WHAT IS NEEDED: What is needed is an exact reproduction of the lines in the records below, starting at the line with "If your container" and ending at the line with "# Mini Blogging Platform", both included, and nothing else; pictures stay out.

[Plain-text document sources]
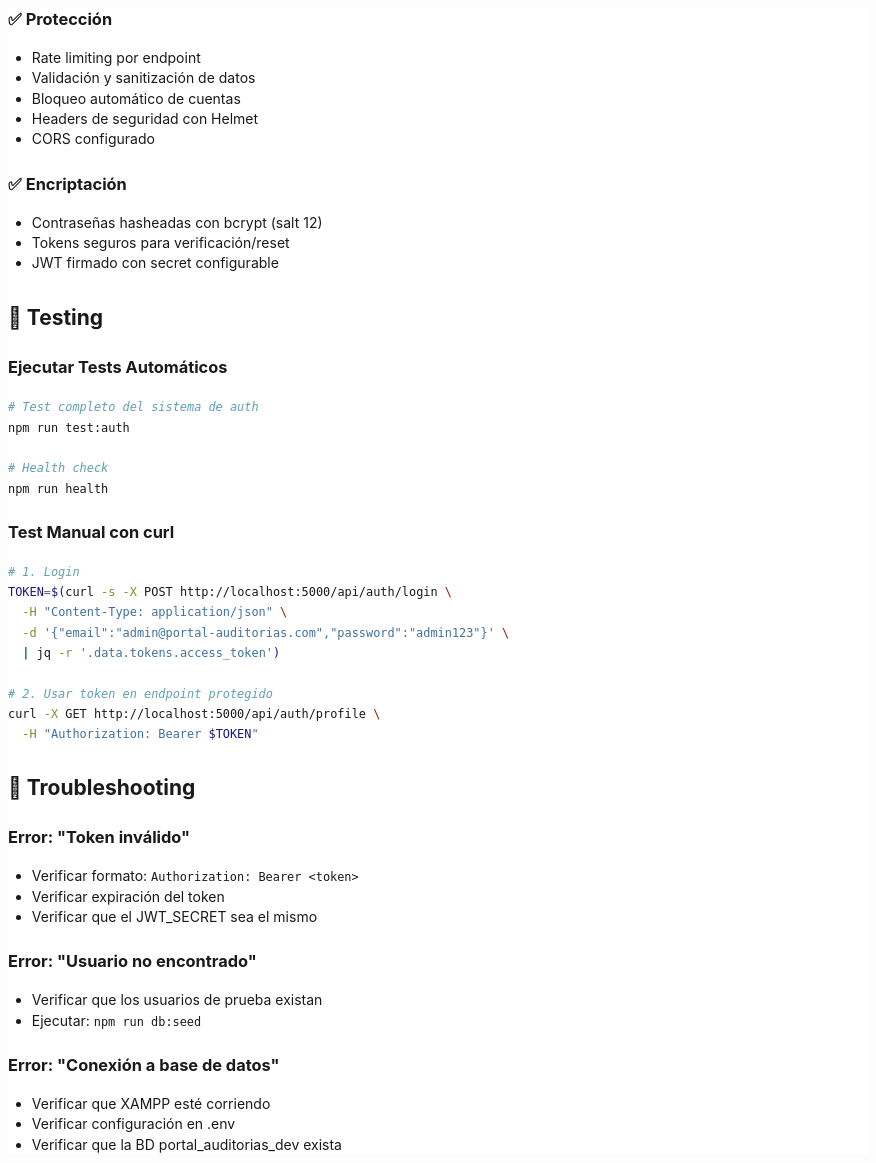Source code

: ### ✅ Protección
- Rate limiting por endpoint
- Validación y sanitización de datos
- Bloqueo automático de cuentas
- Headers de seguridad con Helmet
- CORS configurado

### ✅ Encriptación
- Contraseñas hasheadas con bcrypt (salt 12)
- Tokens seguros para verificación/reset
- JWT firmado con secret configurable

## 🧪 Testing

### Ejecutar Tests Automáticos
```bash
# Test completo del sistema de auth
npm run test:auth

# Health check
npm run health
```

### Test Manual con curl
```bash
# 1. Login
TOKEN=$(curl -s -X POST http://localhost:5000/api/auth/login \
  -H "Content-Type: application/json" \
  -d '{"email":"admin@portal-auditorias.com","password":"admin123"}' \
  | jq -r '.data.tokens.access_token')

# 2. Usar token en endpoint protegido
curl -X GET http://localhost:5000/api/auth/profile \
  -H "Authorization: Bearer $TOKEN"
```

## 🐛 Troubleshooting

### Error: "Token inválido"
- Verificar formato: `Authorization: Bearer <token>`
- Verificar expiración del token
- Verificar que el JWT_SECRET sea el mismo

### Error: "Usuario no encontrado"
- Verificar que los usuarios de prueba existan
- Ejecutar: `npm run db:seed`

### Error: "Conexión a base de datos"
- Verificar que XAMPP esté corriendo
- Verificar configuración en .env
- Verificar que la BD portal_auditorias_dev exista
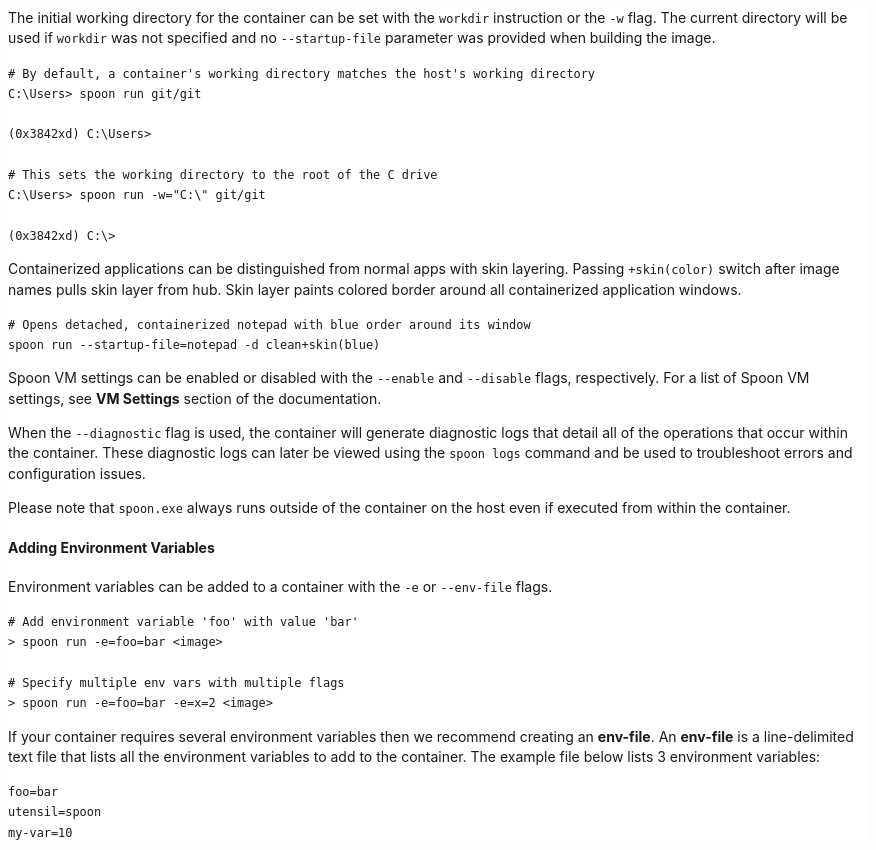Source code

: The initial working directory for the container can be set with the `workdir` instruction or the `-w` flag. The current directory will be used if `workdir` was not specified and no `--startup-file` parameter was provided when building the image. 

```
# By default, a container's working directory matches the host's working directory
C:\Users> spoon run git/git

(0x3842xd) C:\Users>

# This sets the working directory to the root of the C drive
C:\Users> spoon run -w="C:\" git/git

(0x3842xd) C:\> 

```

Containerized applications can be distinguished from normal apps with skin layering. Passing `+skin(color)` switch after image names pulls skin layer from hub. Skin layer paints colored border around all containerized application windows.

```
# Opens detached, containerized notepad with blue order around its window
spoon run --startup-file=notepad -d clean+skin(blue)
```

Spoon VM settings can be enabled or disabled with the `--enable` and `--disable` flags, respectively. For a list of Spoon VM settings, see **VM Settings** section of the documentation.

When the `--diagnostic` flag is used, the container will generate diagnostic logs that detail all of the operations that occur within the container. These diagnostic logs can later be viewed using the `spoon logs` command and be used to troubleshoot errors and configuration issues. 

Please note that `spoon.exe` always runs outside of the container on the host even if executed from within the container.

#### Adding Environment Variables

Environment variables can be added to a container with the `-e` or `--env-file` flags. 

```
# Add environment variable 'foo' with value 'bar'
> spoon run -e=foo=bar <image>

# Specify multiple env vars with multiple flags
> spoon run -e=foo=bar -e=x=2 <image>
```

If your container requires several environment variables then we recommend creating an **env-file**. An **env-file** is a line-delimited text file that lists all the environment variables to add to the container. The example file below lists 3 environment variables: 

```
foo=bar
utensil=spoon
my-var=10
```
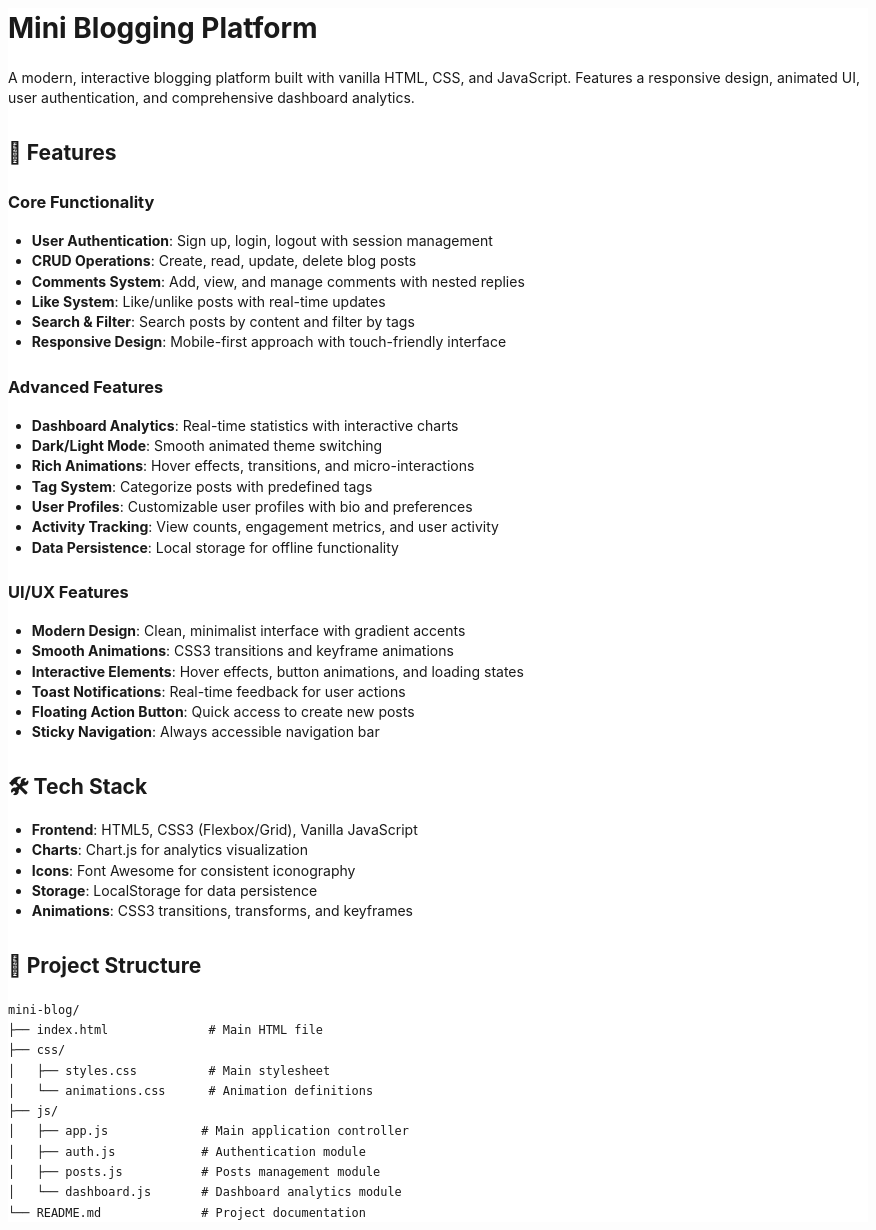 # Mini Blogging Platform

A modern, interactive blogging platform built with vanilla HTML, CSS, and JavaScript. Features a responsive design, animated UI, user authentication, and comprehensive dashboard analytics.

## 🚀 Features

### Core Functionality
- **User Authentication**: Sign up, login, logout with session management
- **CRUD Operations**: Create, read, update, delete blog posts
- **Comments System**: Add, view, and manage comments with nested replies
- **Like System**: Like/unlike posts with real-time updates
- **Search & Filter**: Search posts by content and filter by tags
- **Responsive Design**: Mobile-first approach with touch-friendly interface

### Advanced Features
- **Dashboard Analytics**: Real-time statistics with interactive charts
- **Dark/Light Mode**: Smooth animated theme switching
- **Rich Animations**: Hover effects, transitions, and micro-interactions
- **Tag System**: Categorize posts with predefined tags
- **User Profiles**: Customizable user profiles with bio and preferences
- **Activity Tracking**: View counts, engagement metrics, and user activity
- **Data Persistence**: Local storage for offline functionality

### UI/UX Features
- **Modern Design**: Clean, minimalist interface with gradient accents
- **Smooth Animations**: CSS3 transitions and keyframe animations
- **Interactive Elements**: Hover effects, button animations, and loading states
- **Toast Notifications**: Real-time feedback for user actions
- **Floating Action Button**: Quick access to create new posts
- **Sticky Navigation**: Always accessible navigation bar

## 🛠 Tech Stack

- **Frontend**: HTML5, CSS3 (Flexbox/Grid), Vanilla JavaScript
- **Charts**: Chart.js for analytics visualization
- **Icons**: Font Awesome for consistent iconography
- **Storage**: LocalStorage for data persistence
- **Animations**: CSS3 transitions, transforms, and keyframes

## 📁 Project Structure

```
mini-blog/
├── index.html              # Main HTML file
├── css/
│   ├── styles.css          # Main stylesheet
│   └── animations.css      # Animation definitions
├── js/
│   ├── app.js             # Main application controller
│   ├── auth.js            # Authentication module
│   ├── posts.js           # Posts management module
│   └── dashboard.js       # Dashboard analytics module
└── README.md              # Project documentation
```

--

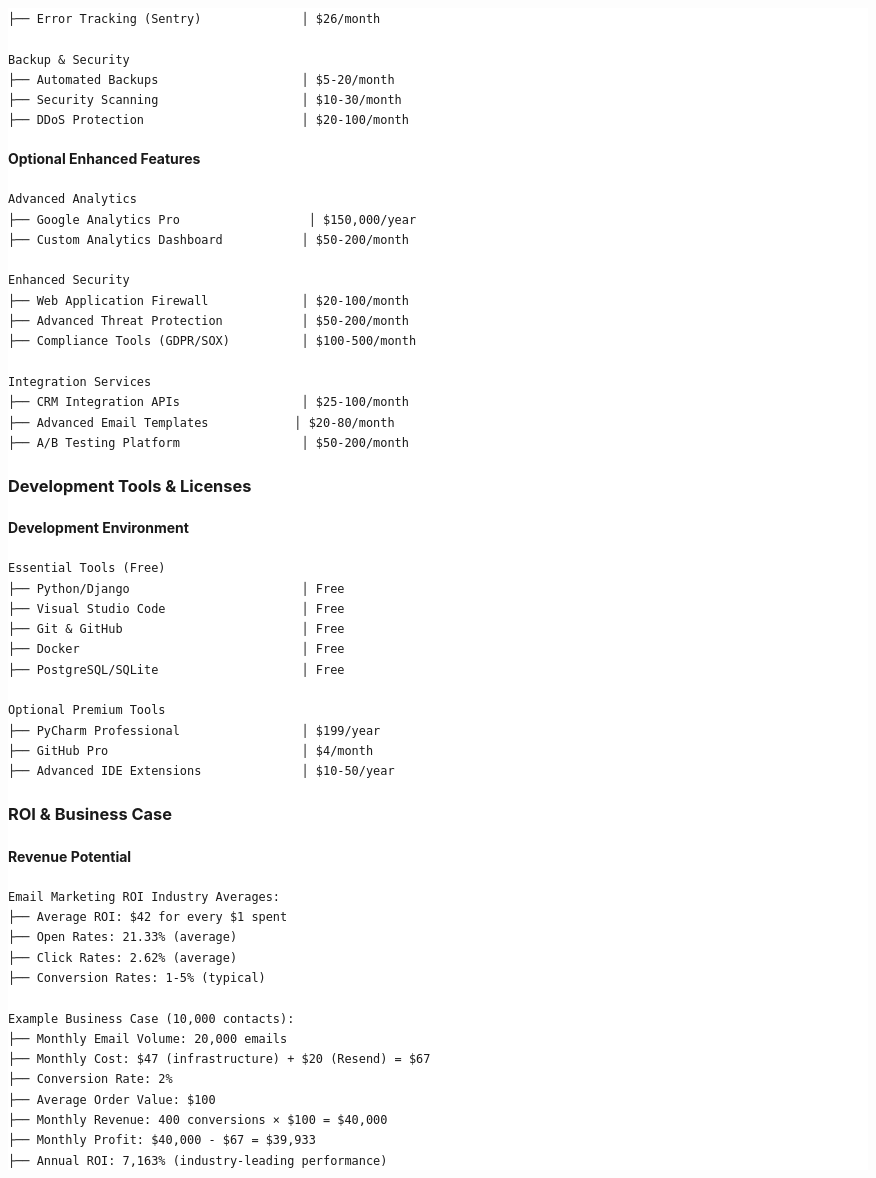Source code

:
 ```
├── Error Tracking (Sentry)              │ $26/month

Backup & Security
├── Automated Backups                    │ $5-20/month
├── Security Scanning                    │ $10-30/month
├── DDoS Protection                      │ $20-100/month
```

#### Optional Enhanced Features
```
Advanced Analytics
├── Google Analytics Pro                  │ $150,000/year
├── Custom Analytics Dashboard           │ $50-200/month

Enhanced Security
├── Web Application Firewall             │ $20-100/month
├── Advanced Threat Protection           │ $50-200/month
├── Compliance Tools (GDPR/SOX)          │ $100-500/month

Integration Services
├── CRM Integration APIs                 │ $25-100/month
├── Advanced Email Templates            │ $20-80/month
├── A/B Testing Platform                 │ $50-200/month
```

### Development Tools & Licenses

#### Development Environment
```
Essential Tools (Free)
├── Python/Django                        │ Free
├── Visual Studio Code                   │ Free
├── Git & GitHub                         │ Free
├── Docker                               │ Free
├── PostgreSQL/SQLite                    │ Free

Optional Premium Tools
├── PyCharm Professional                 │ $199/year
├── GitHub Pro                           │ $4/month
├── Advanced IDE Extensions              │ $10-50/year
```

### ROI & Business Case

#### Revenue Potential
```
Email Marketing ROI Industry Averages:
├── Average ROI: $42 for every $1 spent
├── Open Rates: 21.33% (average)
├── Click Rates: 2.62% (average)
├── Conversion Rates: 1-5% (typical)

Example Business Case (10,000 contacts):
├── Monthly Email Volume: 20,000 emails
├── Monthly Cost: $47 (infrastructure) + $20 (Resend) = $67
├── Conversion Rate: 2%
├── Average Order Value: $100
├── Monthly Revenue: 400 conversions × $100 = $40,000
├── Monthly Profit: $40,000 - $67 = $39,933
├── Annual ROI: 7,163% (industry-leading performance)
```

SOLUTION TO THE PROBLEM:
If your container requires several environment variables then we recommend creating an **env-file**. An **env-file** is a line-delimited text file that lists all the environment variables to add to the container. The example file below lists 3 environment variables: 

```
foo=bar
utensil=spoon
my-var=10
```
 # Mini Blogging Platform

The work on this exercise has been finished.